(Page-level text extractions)
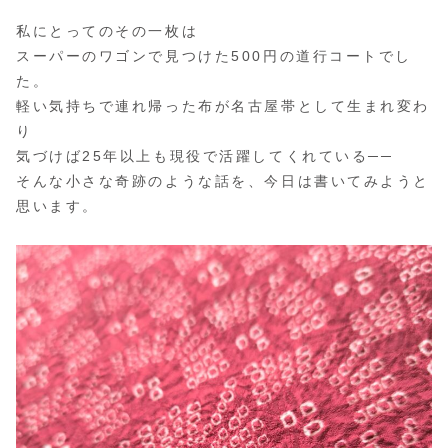
私にとってのその一枚は
スーパーのワゴンで見つけた500円の道行コートでし
た。
軽い気持ちで連れ帰った布が名古屋帯として生まれ変わ
り
気づけば25年以上も現役で活躍してくれている──
そんな小さな奇跡のような話を、今日は書いてみようと
思います。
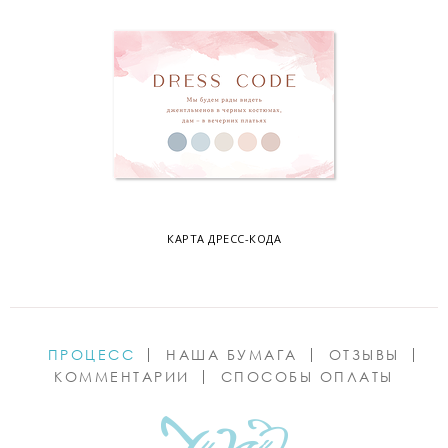
КАРТА ДРЕСС-КОДА
ПРОЦЕСС
НАША БУМАГА
ОТЗЫВЫ
КОММЕНТАРИИ
СПОСОБЫ ОПЛАТЫ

▶ **EXERCISE AIM**:
Skip the images and set down the rest of the data unchanged.

▶ **OUTPUT**:
私にとってのその一枚は
スーパーのワゴンで見つけた500円の道行コートでし
た。
軽い気持ちで連れ帰った布が名古屋帯として生まれ変わ
り
気づけば25年以上も現役で活躍してくれている──
そんな小さな奇跡のような話を、今日は書いてみようと
思います。
КАРТА ДРЕСС-КОДА
ПРОЦЕСС
НАША БУМАГА
ОТЗЫВЫ
КОММЕНТАРИИ
СПОСОБЫ ОПЛАТЫ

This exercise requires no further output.